His melodies reachedaudiences, interested in soirtual and philosophical themes, symbolizing cosmic harmony, and revealing the interconnectedness of existence. Sekhu Mirasi's songs remain a part of his musical legacy.

== Veneration ==
Baba Mohan Ram's Cave is in the mountain of Kali Kholi, in Bhiwadi, where his akhand jyoti (eternal fire) is present. Devotees come in large numbers during the Doj and the Chemai Doj (Six Month Festival). Devotees offer ghee to his akhand jyoti, which removes their problems, and they offer bhog and uppla (cow dung cake) to his ever lasting dhuni, which also cures all the problems caused to his devotees. According to legend, the temple is surrounded by miracles and divine energy, and any service that people do there benefits them, like sweeping the temple floor, donating food to poor, providing water to the bird feeders, and feeding animals, especially cows. The temple is surrounded by trees and birds of various species.

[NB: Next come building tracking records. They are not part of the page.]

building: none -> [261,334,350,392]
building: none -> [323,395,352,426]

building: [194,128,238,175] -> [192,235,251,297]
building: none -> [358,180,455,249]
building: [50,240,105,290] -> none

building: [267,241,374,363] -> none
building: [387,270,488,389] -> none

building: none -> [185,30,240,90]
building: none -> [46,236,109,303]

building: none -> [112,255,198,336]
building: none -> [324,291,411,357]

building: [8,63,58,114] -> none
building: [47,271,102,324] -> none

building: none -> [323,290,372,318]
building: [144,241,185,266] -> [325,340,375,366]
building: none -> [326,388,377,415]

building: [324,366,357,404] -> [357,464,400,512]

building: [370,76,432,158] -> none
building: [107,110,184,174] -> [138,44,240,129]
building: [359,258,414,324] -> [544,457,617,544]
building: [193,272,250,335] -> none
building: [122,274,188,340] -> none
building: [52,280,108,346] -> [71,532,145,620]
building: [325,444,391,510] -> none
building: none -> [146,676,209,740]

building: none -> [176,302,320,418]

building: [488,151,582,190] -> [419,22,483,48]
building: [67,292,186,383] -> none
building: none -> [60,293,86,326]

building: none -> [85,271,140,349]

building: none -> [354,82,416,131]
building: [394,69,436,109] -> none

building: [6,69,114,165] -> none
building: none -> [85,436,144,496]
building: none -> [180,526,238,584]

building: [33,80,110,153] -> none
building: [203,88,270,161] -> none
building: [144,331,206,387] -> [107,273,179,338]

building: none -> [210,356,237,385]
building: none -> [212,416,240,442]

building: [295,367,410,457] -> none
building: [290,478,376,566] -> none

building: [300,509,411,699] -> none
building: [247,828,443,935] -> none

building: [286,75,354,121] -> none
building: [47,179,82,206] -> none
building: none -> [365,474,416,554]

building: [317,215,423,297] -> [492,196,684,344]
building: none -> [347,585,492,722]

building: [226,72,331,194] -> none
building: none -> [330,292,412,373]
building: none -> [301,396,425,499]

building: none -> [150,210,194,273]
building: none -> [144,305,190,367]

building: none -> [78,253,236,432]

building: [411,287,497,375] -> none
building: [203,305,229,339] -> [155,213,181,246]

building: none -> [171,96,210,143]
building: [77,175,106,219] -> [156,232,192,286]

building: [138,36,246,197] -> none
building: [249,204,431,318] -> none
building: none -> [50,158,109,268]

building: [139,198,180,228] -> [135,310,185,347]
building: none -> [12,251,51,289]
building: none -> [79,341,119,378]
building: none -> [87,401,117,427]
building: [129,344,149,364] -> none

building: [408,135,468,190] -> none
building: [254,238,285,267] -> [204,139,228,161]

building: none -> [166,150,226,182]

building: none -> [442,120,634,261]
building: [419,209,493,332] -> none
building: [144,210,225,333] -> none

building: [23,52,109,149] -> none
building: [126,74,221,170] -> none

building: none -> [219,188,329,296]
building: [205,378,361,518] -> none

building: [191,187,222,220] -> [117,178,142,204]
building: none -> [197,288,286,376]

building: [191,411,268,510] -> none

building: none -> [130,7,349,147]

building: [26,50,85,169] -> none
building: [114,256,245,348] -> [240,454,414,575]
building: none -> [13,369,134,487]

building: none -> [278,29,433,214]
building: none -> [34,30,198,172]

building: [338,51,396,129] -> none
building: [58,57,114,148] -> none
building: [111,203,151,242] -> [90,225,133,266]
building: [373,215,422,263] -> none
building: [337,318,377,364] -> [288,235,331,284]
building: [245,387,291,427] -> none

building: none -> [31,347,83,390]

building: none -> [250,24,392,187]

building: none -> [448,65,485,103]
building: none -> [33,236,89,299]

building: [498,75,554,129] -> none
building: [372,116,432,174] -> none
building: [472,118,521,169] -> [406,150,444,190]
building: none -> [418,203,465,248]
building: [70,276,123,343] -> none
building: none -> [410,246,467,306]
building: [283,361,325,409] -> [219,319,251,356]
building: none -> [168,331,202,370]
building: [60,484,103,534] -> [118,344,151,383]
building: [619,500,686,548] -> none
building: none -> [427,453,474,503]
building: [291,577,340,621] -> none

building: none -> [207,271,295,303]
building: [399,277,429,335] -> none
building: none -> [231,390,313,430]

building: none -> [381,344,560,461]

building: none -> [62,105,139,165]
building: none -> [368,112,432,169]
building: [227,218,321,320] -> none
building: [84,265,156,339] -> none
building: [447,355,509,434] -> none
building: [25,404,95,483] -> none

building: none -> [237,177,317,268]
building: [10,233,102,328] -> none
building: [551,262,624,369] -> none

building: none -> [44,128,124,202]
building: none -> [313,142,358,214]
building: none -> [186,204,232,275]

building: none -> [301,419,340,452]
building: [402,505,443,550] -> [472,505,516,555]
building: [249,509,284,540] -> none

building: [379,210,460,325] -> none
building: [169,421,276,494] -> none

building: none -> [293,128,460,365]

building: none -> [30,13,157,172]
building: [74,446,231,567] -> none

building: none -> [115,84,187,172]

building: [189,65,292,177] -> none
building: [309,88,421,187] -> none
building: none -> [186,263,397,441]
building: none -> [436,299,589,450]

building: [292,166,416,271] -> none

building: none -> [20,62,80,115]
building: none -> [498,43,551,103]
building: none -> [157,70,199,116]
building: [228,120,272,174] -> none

It is said that the deity commanded his devotees to build a temple in his name in the village of Milakpur, where his first devotee, Nandu Ji, lived.

== Festivals ==
Baba Mohan Ram's fairs are held around Holi and Raksha Bandhan, while smaller gatherings take place on the second lunar day of each month called Doj. Devotees from Rajasthan, Haryana, Uttar Pradesh and Delhi visit the fair.

In March 2026, a three day fair at the temple was expected to attract more than one million devotees with around 900 police and home-guard personnel deployed for security.